ACTIVITIES:
1. Answer these questions about the blog page:
(a) What movie does the writer admit to never having seen?
(b) Which outlet published the article on people of "my generation"?
(c) Through what field does the book about the rich examine their behavior?
2. Reproduce the part of the blog page that opens with the words containing "This seemed like" and closes with "and Netflix it?".
3. List every post title on the blog page.

PAGE EXCERPT:
+++++

Thursday, March 25, 2010

A Titanic Error?

OK. It's been too long since a post. Good reason, I swear. I have been busy doing the work that I love. More on that next blog post.

For now:

While I was at work researching great examples of love, I, of course, came across that great love story of the 90's--Titanic.

This seemed like a ready example that many people could identify with. This movie moved millions of people across the world to go the theaters again and again, form fan clubs, and shed tears. Great. Easy story for me to share...until I realized I have NEVER seen this movie. I don't even know the plot points (other than that the ship goes down and Leonardo DiCaprio probably dies).

So, I turned to my bestie, Tai, hoping she could give me the low-down on this great love story:

The fact is, I never wanted to see it as a teenager, as a sort of act of rebellion against all things blatantly pop culture. I now listen to Britney Spears with barely a hint of shame.

So the question is, now that I am over my adolescent distaste for trite should I bother with this movie and Netflix it?

Thursday, March 11, 2010

Glenn Beck: My Latest Frenemy

I think Glenn Beck hates me because we used to be besties when I was Mormon.

It's sad. He can't let it go.

Monday, March 8, 2010

Profundity for the People

A couple of blogposts ago I talked about bringing profound thinking to marketing efforts.

Well, I just came across this interesting MediaPost article on people of "my generation":
Conclusion? Yes. Organized religion is taking a diminished role in the lives of Americans, but obviously that desire for quiet, reflective thinking (as takes place in prayer) remains.

I would say most of us know people many people who eschew the label of "religious," but like to still think of themselves as "spiritual."

The whole article is an an interesting read on the attitudes and demographics of "Millenials" (I still don't know how I feel about that moniker), even if you're not into marketing or sociology.

Thursday, March 4, 2010

The Natural History of the Rich

Yes. I followed my unsentimental foray into the institution of marriage with a safari into the mansions and golf courses of the rich.

Written by a journalist, it looks at the behavior of the rich through the prism of evolutionary psychology. Now, I have my own problems with evolutionary psychology, mainly that I think it so oversimplifies behavior that it can convolute ANY human action into a reach for propagating genes. Nonetheless, I really enjoyed this book.

+++++

Page-level text extractions:
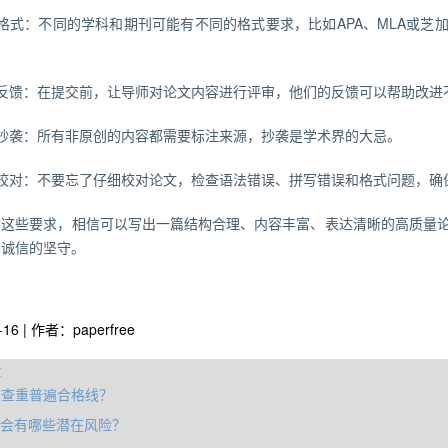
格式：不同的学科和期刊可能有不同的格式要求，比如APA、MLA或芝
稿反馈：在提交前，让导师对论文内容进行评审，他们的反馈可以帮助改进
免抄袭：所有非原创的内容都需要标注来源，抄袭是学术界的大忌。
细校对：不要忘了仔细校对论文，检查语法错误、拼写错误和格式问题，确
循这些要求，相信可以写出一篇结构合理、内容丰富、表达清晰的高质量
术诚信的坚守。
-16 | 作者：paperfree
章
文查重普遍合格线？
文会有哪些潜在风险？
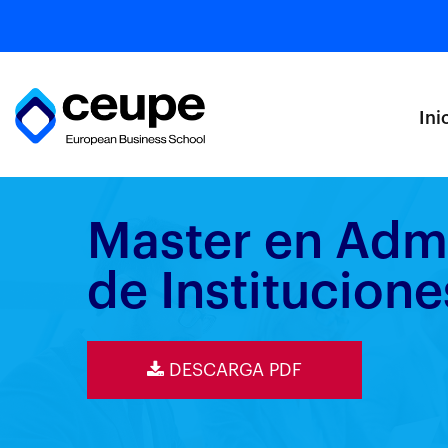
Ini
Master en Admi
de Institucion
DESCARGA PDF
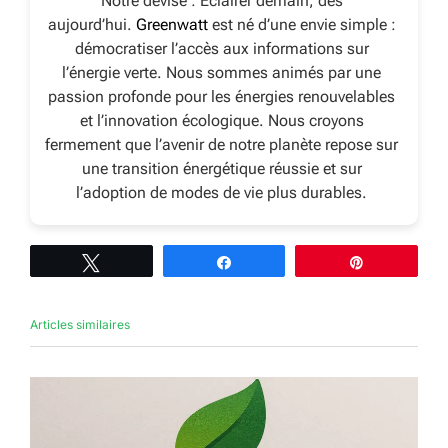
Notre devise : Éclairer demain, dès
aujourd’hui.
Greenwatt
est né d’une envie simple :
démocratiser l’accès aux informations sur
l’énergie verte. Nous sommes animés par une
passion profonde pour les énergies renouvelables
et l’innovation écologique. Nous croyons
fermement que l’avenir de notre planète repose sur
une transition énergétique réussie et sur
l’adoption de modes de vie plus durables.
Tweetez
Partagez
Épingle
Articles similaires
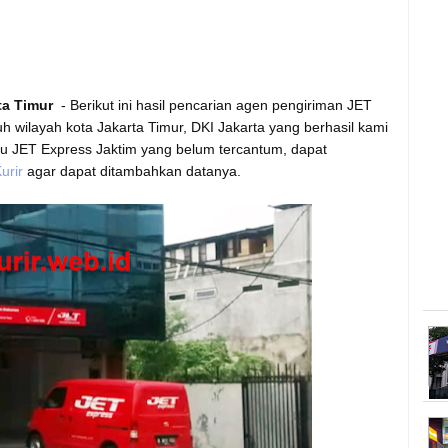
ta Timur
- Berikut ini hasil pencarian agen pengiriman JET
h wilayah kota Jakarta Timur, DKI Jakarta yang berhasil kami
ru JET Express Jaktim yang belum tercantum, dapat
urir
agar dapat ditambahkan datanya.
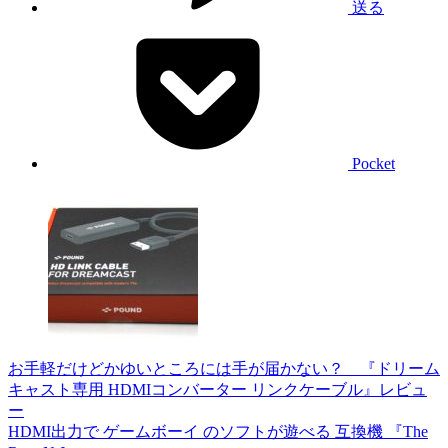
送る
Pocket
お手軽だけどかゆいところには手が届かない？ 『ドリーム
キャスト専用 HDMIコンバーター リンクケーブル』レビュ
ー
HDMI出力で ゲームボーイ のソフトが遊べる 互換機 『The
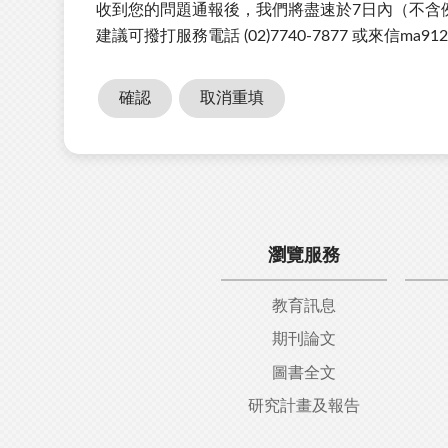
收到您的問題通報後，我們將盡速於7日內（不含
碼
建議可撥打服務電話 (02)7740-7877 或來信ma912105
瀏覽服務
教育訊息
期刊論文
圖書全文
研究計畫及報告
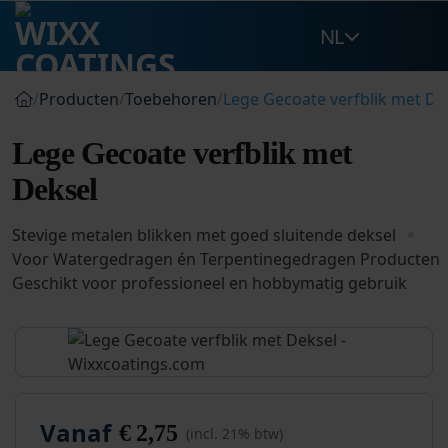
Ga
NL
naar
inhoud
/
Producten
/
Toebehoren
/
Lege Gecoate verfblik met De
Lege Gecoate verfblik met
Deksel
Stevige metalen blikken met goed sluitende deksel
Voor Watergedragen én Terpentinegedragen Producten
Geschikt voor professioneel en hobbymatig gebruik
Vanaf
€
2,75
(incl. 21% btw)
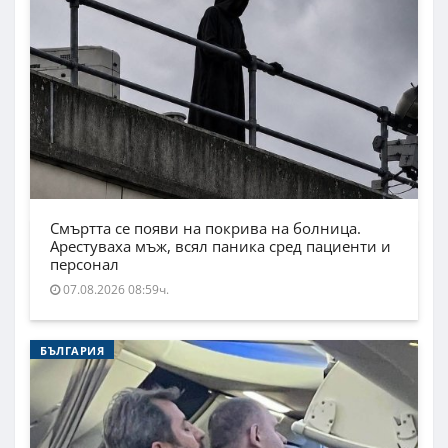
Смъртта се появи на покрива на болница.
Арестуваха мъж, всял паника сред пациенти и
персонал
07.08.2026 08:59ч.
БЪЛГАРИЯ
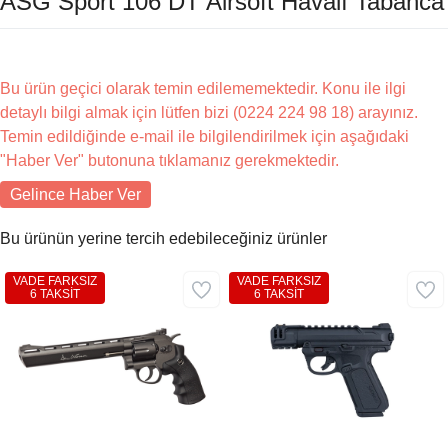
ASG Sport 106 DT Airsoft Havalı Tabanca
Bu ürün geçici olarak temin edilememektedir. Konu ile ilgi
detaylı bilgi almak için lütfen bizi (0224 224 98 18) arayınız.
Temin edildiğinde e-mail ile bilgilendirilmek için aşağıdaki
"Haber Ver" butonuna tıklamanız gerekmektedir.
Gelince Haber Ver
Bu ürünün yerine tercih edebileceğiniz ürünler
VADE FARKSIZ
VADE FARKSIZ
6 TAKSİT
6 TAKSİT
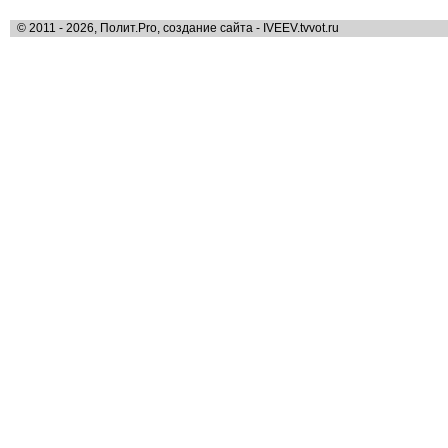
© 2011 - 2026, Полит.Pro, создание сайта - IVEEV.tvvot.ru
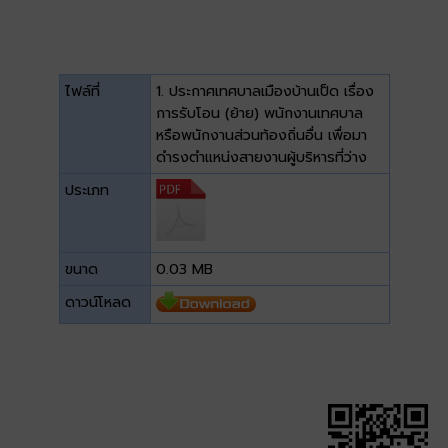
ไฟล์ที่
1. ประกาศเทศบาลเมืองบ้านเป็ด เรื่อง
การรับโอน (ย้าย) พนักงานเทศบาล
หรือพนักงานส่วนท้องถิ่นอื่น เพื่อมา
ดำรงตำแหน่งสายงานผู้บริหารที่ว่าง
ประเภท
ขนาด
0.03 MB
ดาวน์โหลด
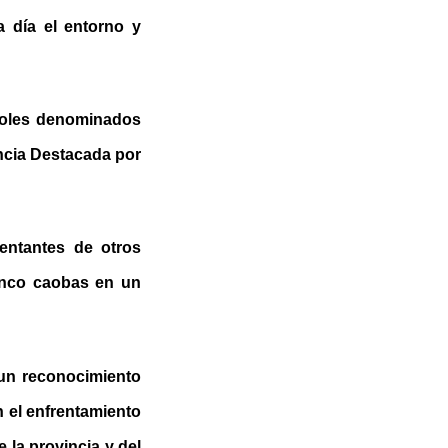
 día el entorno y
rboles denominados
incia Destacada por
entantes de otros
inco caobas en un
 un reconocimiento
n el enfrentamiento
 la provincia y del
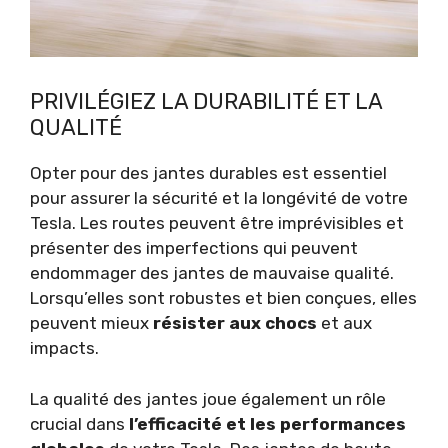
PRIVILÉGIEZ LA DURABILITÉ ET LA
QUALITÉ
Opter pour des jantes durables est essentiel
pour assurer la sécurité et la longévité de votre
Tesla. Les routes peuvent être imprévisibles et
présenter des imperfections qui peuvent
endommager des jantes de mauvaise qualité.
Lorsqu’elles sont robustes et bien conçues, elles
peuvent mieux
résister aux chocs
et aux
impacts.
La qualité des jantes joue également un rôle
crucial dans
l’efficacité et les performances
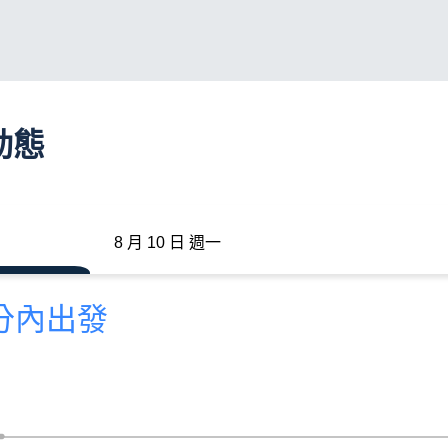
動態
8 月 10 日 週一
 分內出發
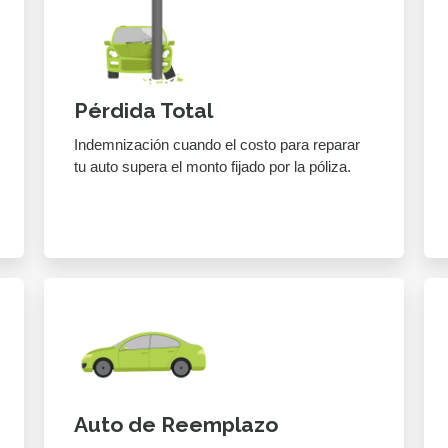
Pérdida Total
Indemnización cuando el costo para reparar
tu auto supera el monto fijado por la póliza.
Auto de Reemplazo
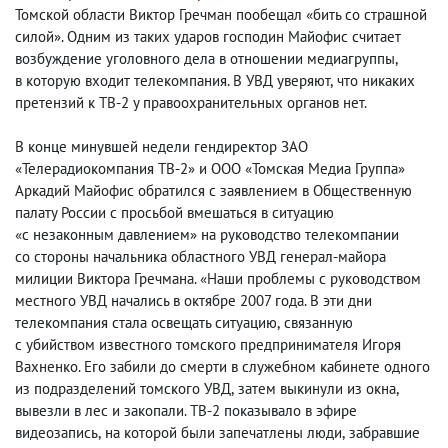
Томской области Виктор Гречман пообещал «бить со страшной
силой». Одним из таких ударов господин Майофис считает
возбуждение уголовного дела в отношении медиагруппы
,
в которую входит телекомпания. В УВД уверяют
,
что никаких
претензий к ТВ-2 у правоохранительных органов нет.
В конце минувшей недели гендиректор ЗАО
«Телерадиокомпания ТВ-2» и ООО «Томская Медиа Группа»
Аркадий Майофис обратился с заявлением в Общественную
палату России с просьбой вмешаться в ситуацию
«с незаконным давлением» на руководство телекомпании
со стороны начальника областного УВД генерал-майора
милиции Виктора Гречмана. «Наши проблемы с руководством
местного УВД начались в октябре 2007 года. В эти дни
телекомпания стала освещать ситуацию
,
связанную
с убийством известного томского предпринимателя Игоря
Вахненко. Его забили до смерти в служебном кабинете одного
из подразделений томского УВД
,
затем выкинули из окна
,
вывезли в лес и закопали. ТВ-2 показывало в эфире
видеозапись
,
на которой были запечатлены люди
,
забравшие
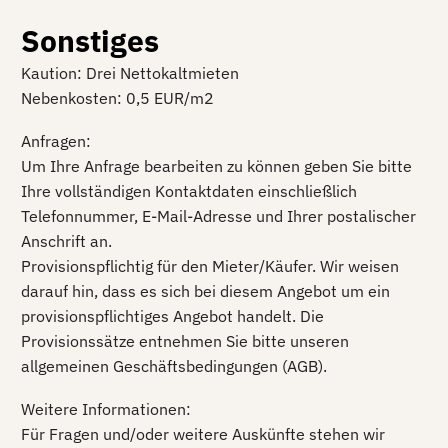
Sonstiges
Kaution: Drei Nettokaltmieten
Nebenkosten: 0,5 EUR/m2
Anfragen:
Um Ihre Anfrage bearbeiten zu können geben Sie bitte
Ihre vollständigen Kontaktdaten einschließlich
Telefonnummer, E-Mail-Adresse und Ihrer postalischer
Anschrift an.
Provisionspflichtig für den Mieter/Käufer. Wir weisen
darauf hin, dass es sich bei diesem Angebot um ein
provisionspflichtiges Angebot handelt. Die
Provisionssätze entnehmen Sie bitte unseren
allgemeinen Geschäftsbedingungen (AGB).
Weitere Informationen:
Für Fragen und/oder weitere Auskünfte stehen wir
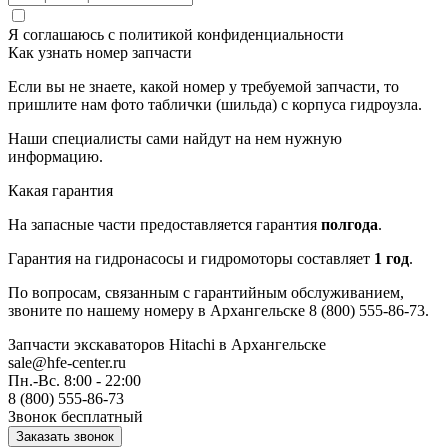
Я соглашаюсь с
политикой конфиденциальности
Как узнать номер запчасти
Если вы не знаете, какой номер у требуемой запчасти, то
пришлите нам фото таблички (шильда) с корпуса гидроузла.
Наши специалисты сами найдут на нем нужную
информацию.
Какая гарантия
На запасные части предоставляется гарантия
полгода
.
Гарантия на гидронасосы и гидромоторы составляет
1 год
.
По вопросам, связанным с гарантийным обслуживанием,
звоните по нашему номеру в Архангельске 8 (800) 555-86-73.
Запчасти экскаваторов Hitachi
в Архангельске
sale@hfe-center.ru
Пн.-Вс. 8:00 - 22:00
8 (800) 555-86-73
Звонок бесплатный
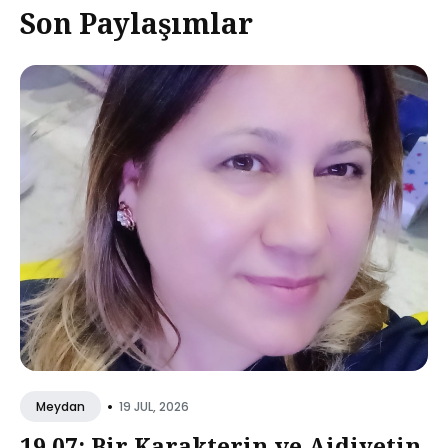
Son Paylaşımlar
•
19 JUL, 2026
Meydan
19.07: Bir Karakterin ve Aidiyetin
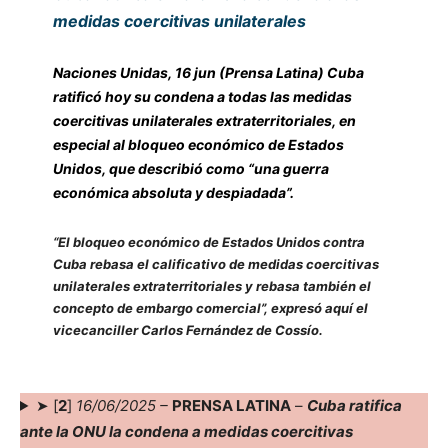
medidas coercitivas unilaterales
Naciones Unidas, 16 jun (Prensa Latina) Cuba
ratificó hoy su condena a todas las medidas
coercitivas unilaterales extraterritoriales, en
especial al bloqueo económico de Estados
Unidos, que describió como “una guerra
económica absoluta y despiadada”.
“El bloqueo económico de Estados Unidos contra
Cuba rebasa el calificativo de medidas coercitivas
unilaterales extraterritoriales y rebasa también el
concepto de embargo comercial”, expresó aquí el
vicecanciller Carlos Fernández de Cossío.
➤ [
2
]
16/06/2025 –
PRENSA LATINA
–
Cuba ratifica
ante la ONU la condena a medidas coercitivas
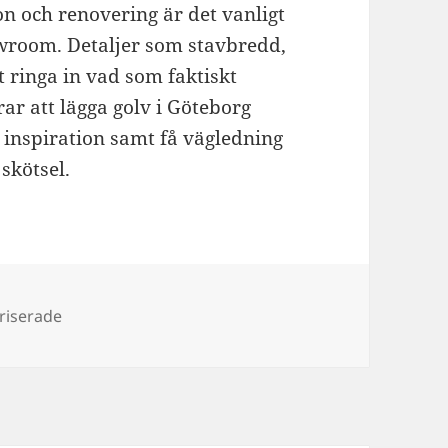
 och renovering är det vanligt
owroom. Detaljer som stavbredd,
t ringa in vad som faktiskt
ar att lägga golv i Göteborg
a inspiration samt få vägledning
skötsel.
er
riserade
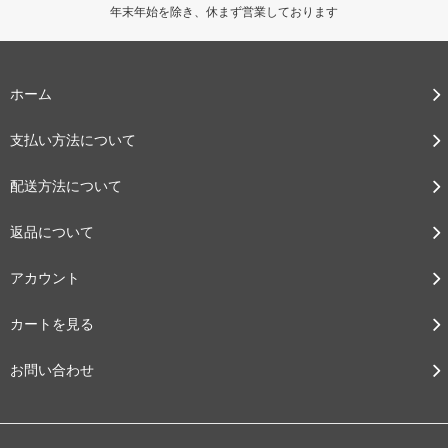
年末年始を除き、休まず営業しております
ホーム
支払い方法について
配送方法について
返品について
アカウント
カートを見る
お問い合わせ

+++++

RESULTS FOR THE EXERCISE:
1.
(a) Titanic
(b) MediaPost
(c) Evolutionary psychology

2.
This seemed like a ready example that many people could identify with. This movie moved millions of people across the world to go the theaters again and again, form fan clubs, and shed tears. Great. Easy story for me to share...until I realized I have NEVER seen this movie. I don't even know the plot points (other than that the ship goes down and Leonardo DiCaprio probably dies).

So, I turned to my bestie, Tai, hoping she could give me the low-down on this great love story:

The fact is, I never wanted to see it as a teenager, as a sort of act of rebellion against all things blatantly pop culture. I now listen to Britney Spears with barely a hint of shame.

So the question is, now that I am over my adolescent distaste for trite should I bother with this movie and Netflix it?

3.
A Titanic Error?
Glenn Beck: My Latest Frenemy
Profundity for the People
The Natural History of the Rich